After her divorce from theater actor Randolph Nelson, to whom she’d been married a year, Corinne “Michael” West moved from Ohio to New York. She soon found an apartment in the Village and began studying painting at the Art Students League. Her teacher, Hans Hoffmann, was the founder of action painting. His theory of “push and pull” in an image to create form and texture appealed to her, as did his visceral technique of vigorous brushstrokes across the canvas. He demanded his students’ total allegiance and in his classroom created a cultlike atmosphere. When another class member, Lorenzo Santillo, suggested that she meet his friend, Armenian painter Arshile Gorky, she at first refused, suspecting that he would be too much like their teacher.

On a cold March evening in 1935, however, West went with Santillo to a party at Gorky’s large studio on Union Square. She was uncomfortable; she had only been in New York a short time and worried that she smacked of provincialism. However, as she strolled down the hallway, looking at Gorky’s powerful pen-and-ink drawings, she was taken by his work. When she finally met Gorky, imposingly tall and shabbily dressed, she was smitten. She’d promised herself she’d never become a muse to the maestro, and now that threat had materialized; she sensed immediately that he would become one of her generation’s greatest painters. Gorky was equally charmed by West and her beauty. She used the name Mikael during this period, but Gorky insisted on calling her Corinne, liking the formal quality of it.

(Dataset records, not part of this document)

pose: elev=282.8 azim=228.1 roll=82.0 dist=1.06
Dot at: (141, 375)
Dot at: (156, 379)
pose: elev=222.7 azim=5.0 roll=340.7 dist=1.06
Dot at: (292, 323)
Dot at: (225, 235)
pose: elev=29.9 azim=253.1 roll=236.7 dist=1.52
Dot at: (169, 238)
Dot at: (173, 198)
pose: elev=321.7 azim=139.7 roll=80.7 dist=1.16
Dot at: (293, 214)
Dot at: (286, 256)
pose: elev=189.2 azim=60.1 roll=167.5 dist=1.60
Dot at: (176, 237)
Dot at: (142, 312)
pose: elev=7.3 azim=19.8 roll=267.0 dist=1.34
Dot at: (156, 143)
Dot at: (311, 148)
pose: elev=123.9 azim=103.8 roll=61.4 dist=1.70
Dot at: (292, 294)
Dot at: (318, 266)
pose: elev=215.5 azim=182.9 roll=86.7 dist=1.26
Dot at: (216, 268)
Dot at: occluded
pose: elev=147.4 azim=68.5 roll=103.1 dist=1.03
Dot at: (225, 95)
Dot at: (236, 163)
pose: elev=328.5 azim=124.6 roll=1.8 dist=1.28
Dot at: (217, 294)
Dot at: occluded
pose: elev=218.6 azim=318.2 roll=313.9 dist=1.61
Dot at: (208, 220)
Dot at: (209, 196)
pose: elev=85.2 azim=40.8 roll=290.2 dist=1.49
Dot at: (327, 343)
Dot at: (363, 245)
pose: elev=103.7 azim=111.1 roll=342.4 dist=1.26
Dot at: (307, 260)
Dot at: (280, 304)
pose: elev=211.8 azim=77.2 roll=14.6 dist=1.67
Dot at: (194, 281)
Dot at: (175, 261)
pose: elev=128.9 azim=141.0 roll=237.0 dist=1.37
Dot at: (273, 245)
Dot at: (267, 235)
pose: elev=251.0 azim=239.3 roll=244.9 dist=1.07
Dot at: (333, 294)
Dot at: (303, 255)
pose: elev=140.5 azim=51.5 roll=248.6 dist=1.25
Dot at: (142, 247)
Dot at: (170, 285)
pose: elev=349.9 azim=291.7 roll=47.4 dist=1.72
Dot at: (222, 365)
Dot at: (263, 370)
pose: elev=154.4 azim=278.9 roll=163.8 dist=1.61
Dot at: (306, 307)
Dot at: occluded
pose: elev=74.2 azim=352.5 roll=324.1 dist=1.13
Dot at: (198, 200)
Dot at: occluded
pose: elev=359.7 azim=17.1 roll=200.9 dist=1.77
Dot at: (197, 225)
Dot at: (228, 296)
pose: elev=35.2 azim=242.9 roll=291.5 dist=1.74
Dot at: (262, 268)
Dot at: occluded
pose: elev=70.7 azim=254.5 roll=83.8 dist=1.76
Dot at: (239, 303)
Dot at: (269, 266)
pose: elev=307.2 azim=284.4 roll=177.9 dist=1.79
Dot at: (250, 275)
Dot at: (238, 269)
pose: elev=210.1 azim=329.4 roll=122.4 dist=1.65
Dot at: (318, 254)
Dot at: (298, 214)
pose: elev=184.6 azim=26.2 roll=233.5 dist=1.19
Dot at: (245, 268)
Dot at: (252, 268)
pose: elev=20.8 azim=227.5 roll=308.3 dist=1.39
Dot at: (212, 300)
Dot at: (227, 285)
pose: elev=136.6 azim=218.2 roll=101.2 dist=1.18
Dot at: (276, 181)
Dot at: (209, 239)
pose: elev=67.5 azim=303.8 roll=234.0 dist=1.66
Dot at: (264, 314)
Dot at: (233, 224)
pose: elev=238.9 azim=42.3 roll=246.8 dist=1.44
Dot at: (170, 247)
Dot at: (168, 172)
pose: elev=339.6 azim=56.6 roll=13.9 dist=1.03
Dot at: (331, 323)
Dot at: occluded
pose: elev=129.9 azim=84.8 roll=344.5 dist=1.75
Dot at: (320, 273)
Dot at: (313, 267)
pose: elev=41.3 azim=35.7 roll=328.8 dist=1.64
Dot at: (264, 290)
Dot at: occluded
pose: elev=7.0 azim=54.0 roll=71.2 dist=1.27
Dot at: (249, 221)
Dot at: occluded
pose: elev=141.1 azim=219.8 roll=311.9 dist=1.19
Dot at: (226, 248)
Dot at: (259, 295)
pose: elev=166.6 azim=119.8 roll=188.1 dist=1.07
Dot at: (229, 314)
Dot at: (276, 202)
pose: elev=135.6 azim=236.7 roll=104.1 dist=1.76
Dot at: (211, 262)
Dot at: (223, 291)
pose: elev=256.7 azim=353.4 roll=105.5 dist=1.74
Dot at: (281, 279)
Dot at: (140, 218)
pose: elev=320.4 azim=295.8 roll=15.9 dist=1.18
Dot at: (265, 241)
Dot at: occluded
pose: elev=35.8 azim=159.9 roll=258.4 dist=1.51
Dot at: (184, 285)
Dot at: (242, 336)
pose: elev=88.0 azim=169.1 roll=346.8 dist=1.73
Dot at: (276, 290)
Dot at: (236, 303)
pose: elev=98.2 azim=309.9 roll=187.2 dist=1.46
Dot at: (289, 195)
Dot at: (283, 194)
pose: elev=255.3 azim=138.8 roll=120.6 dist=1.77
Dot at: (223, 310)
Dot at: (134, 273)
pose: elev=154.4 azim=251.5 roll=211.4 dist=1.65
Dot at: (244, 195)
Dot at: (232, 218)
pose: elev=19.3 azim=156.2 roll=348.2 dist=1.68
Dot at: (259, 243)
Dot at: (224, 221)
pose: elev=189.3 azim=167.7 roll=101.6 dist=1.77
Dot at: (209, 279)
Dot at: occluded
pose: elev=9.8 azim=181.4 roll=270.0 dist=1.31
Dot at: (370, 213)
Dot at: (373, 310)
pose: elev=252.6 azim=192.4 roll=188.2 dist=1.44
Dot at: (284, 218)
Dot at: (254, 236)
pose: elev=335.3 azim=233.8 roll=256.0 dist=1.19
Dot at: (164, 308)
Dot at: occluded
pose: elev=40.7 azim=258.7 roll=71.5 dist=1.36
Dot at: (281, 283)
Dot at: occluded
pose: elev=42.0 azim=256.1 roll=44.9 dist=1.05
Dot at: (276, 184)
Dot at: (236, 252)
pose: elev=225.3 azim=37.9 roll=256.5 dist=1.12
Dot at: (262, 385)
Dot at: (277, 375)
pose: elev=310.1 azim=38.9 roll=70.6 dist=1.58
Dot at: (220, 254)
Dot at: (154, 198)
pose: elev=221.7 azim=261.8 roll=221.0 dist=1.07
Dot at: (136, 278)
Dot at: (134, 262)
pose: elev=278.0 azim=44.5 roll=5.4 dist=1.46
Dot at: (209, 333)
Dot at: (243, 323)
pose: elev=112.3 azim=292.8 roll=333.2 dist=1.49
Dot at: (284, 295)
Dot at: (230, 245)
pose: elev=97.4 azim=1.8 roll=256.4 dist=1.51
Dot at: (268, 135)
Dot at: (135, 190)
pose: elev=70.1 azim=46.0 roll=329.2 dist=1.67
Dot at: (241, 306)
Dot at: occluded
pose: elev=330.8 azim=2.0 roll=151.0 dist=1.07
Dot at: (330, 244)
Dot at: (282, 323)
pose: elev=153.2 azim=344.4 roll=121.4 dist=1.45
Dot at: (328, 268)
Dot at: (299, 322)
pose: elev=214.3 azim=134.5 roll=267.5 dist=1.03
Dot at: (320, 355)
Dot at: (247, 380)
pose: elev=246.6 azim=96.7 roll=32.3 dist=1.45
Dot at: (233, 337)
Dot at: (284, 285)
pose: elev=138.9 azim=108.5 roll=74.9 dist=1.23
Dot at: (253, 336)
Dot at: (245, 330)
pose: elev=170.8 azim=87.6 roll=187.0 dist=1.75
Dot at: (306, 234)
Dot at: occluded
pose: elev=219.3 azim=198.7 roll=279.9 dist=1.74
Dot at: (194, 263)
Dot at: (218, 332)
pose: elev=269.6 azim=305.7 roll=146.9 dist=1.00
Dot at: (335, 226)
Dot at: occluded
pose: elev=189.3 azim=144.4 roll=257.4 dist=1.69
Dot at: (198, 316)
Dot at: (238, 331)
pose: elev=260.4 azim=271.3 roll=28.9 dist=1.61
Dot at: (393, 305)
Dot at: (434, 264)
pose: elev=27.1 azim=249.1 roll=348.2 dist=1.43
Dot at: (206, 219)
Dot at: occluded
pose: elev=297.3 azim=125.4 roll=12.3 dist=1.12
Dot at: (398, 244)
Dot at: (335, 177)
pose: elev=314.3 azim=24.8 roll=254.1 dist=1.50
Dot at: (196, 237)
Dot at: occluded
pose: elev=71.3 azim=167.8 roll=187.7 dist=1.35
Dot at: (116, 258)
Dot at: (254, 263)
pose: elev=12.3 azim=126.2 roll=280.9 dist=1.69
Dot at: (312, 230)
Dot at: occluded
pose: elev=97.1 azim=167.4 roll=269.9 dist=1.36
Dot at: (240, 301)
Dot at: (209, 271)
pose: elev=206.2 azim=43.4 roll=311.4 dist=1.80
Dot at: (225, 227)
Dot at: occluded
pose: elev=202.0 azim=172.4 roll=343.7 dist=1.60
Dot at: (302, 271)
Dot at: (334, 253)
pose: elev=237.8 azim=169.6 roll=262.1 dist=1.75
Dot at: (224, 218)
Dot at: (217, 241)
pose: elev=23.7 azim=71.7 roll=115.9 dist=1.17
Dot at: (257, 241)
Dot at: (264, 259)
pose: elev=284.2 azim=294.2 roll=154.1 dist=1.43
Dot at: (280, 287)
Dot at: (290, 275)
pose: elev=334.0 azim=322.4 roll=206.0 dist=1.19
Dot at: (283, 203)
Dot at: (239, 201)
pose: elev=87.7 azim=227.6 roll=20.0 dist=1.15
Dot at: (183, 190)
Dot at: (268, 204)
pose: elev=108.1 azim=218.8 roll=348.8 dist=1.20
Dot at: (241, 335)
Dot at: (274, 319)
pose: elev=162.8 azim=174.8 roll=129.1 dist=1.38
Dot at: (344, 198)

Their relationship quickly developed around their shared passion for painting. Since childhood, Corinne had been a devotee of the arts. As a young girl she’d studied piano and attended both the Cincinnati Conservatory of Music and Cincinnati Art Academy, where she became a skillful performer of Rachmaninoff. Also interested in acting, she was cast by the Cincinnati Actors Theater as Vivian in The Passing of the Third Floor Back. That was where she met and married Nelson, the male lead in the play. In their short year of marriage, she learned that her career was expected to take a backseat to being a wife.

In New York, through Gorky, West gained entrée into the growing bohemian scene of the ’30s, and though she was unused to being around what [End Page 74]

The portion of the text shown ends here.